◆ **Work request**: Find the lines below that include the word "approved" and report how many there are, with no other text.

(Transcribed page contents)
>>>

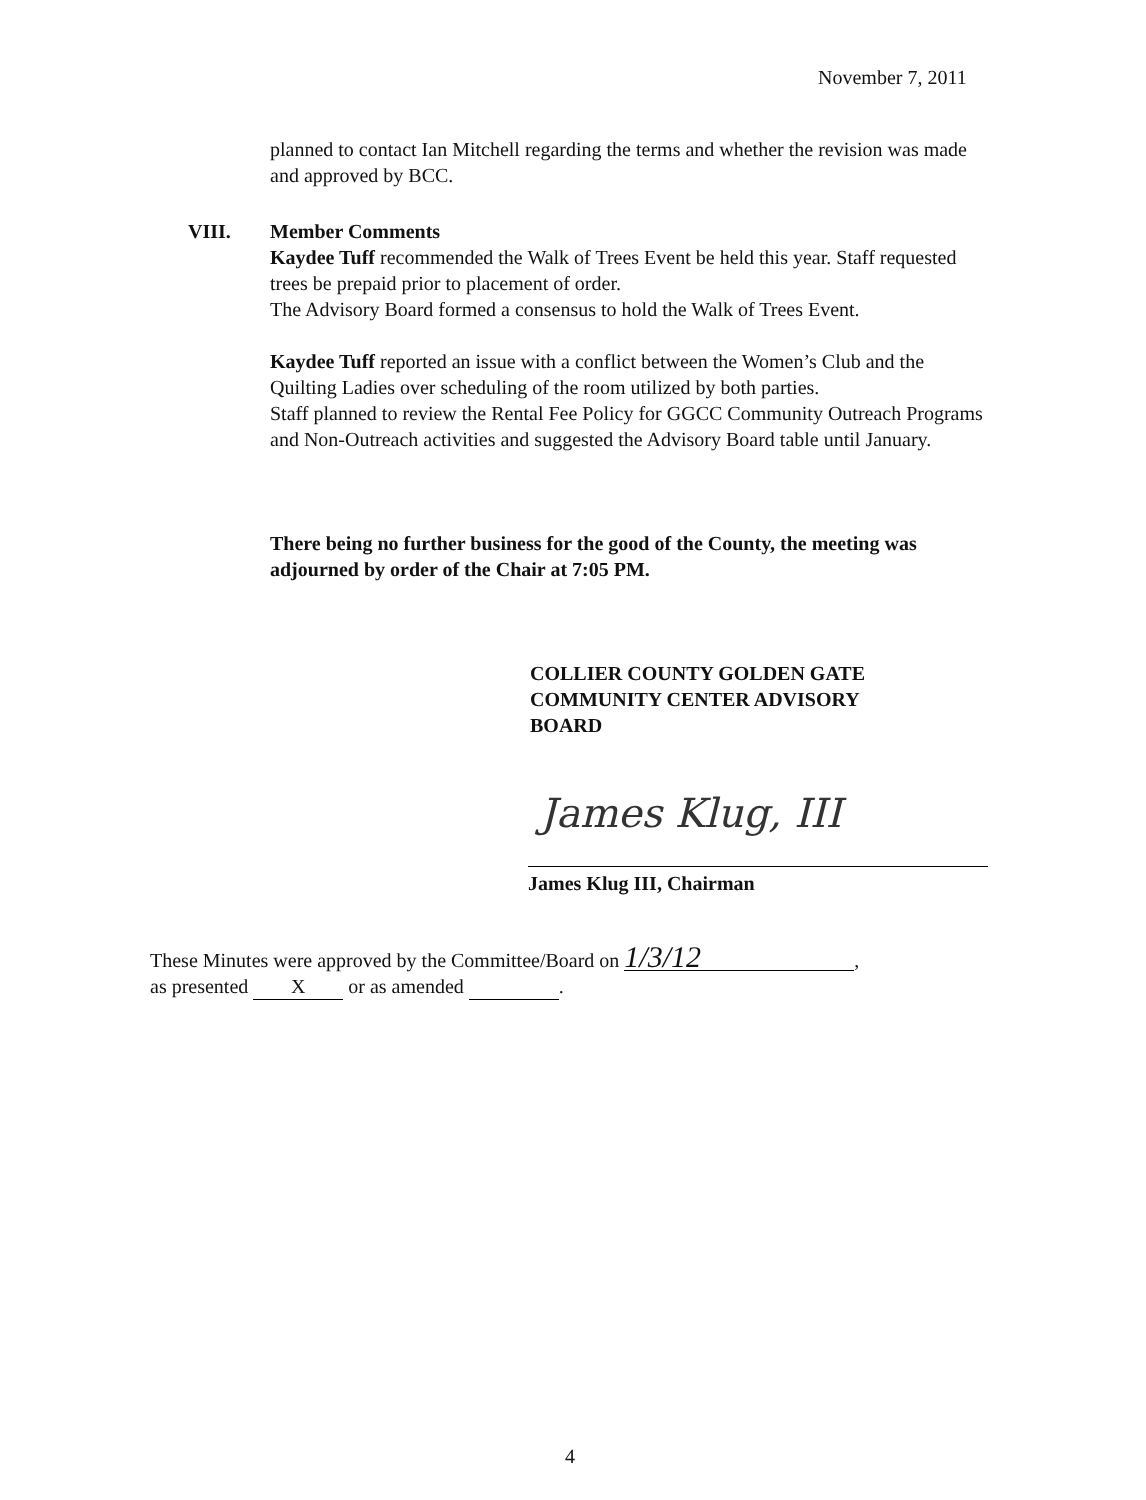November 7, 2011
planned to contact Ian Mitchell regarding the terms and whether the revision was made and approved by BCC.
VIII. Member Comments
Kaydee Tuff recommended the Walk of Trees Event be held this year. Staff requested trees be prepaid prior to placement of order.
The Advisory Board formed a consensus to hold the Walk of Trees Event.
Kaydee Tuff reported an issue with a conflict between the Women’s Club and the Quilting Ladies over scheduling of the room utilized by both parties.
Staff planned to review the Rental Fee Policy for GGCC Community Outreach Programs and Non-Outreach activities and suggested the Advisory Board table until January.
There being no further business for the good of the County, the meeting was adjourned by order of the Chair at 7:05 PM.
COLLIER COUNTY GOLDEN GATE
COMMUNITY CENTER ADVISORY
BOARD
James Klug, III
James Klug III, Chairman
These Minutes were approved by the Committee/Board on 1/3/12,
as presented X or as amended .
4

<<<

◆ **Answer area**: 2